Data:
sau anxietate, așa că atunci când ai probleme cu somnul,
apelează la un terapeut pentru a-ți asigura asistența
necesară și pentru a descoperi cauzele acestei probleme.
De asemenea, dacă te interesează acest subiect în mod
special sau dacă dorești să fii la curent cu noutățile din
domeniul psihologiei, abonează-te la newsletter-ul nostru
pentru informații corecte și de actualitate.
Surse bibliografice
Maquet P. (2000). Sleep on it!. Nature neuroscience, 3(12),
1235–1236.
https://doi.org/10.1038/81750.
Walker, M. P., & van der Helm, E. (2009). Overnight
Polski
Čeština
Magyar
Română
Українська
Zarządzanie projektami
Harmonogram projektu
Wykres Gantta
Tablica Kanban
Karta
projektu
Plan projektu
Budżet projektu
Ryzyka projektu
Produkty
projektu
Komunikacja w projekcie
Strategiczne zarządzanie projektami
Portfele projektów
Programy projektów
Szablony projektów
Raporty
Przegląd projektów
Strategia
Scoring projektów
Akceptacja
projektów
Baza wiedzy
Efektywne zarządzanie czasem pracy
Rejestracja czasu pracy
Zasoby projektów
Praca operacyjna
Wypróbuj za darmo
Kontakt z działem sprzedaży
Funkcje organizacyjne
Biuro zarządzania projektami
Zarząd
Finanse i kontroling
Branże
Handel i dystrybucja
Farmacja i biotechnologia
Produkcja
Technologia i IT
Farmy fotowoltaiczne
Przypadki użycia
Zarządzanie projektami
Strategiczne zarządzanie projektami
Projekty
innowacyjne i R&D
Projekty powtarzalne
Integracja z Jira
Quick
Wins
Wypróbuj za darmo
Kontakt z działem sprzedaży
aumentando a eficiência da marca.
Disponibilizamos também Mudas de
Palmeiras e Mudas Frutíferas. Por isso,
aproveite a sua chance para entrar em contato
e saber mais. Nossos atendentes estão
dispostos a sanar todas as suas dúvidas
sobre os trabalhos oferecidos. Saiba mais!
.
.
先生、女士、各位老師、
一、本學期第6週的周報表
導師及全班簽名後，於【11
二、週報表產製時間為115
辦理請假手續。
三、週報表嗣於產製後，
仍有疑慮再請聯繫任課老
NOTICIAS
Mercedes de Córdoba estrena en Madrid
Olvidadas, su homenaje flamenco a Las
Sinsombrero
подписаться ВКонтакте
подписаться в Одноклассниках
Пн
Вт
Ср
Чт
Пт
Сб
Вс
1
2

Exercise instructions: If a line contains the string "pentru", include it in the tally; report the final tally for the whole listing and nothing else.

Response box: 3